+++ SOURCE MATERIAL

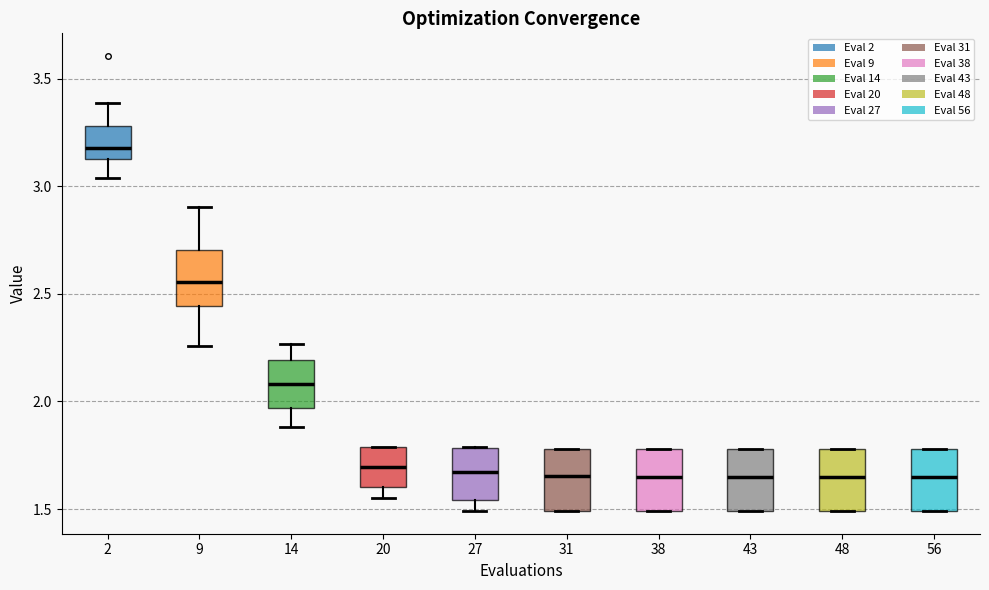

Where is the upper edge of the box at x = 2 on the y-axis? The values are not printed on the chart, so give them approximately, as read against the axis.

3.30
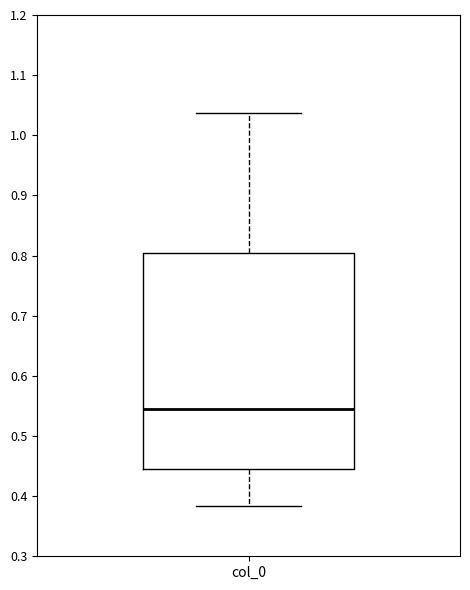

Transcribe this box plot: give where the median line is, the range the box spans, and where the two whiskers end, as read against the y-axis. The values are not printed on the chart, so give them approximately, as read against the axis.

median 0.55, box 0.44 to 0.80, whiskers 0.38 to 1.04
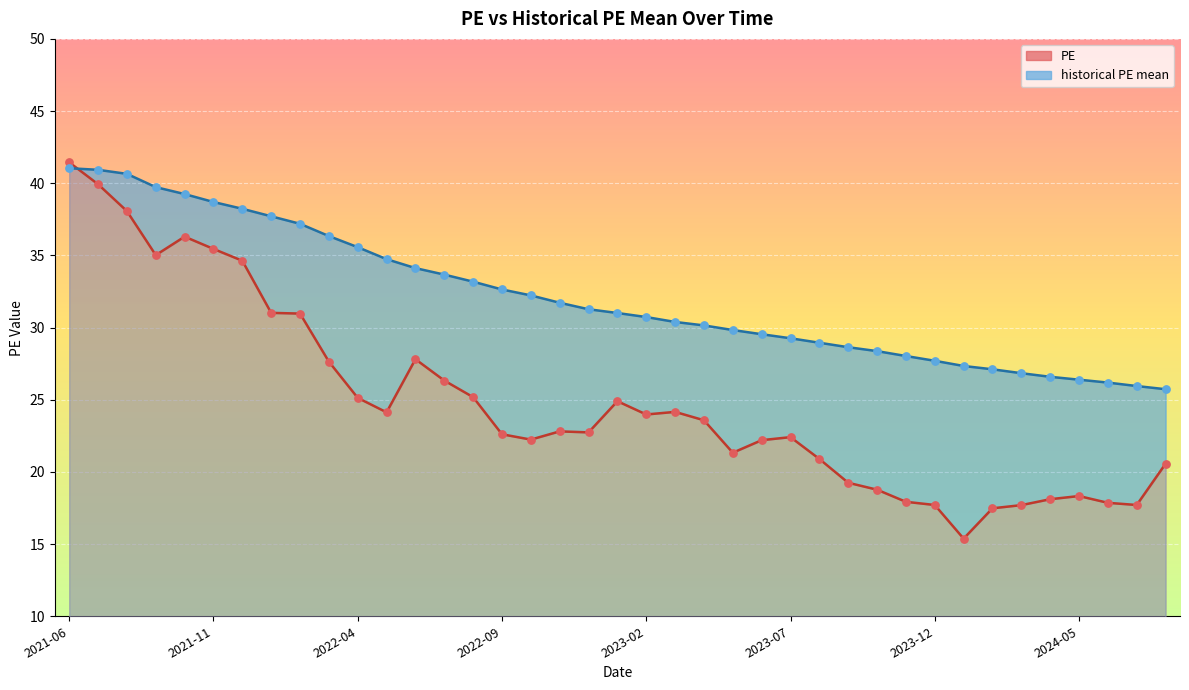

What is the total value across all series at 2021-07-30?

80.9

++++++

◆ PROMPT ◆
Quote every item above word for word, leaving out the pictures.

◆ ANSWER TO THIS PROBLEM ◆
Where is the upper edge of the box at x = 2 on the y-axis? The values are not printed on the chart, so give them approximately, as read against the axis.

3.30

Transcribe this box plot: give where the median line is, the range the box spans, and where the two whiskers end, as read against the y-axis. The values are not printed on the chart, so give them approximately, as read against the axis.

median 0.55, box 0.44 to 0.80, whiskers 0.38 to 1.04

What is the total value across all series at 2021-07-30?

80.9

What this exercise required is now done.